Another tasting and dinner with Augusto Boffa last December marked a slight change of opinion. The 2006 Barolo did show a bit extracted and dry but with nice finesse and crispness. And most impressive of all, the simple 2008 Barbera d’Alba with a very meaty, saline, uninternational, food-friendly expression. For the ultimate test, I opened the 1999 Barolo and Barolo Riserva from my cellar. From an excellent vintage and with more than a decade’s ageing, these wines just had to say the truth about Pio Cesare.

Shapeshifter: nonplussing on release, delicious after 10 years.

They were better than expected. They were way better than Pio wines at release. They were, in fact, very good. The blended 1999 Barolo is advanced on the nose (roasted meat and oily fruity spread) but vivid and tannic on the palate, and certainly can improve further. A decade down the road, it doesn’t so much show its 30% small oak ageing, and the profile is quite traditional: this is elegant, transparent, austere, very acidic Barolo. In fact it’s showing an excruciatingly powerful structure and with the fruit drying out a bit, it might never resolve. (The impression of overextraction and a slightly thin mid-palate is in fact similar to that of a young vintage). But it’s authentic Barolo with character and allure. The 1999 Ornato was very much similar, but quite better. It shows more oaky and modern but also more concentrated and fruity, thereby resolving the major issue of the blended Barolo. The tannins are softer, although there still is a hint of mouth-drying overextraction.

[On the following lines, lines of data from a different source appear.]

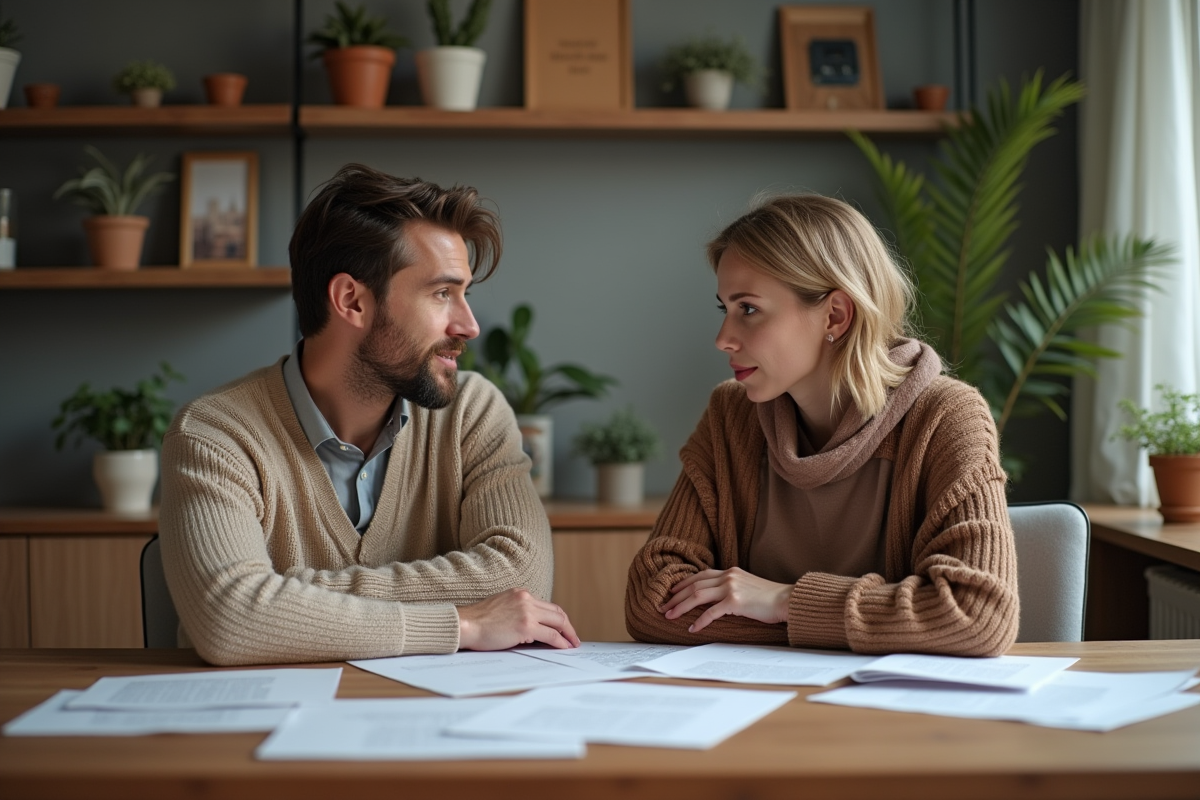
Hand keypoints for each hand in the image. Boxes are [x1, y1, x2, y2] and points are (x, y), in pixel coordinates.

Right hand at [457, 587, 580, 650]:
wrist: (465, 625)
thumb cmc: (477, 622)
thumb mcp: (501, 609)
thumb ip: (517, 613)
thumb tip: (532, 630)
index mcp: (520, 593)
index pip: (546, 605)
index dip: (557, 617)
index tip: (563, 627)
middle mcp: (526, 598)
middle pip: (557, 611)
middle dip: (567, 625)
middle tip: (573, 637)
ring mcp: (527, 611)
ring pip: (558, 621)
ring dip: (568, 634)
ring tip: (573, 644)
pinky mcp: (526, 626)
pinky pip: (551, 635)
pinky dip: (561, 642)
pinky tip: (565, 648)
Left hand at [661, 567, 791, 632]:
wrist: (786, 600)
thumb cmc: (769, 598)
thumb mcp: (747, 586)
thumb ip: (732, 587)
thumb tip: (717, 599)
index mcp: (730, 572)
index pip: (700, 575)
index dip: (684, 584)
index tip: (672, 592)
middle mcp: (728, 576)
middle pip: (694, 585)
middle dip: (676, 597)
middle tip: (663, 607)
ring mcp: (731, 587)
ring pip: (697, 596)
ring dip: (680, 607)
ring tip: (670, 616)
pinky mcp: (735, 601)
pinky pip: (711, 612)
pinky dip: (699, 620)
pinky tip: (692, 628)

This benefits immensely from airing and is at its best on day 2 from opening (no decanting) so it’s safe to assume it can keep for another 7 to 10 years. A big assertive wine and importantly, a pleasure to drink with excellent fruit.

Patience required: Pio Cesare’s Barolo shows best after a decade (or two).

Very obviously, I’ve been downrating Pio Cesare by drinking them too young. (You could say that they are released too young, and that the system of assessing the wines immediately upon their release on the market and rarely thereafter is essentially flawed). Almost all Barolo is better after 10 years than 4 but rarely are wines so drastically different at these different ages than in this case. It’s an important lesson before the 250 bottles I’ll tackle from tomorrow.

Disclosure

The two 1999s were tasting samples provided by Pio Cesare back in 2003 that I’ve cellared since. Winery visit in May 2010 and dinner in December 2010 kindly offered by Pio Cesare. This review was my initiative.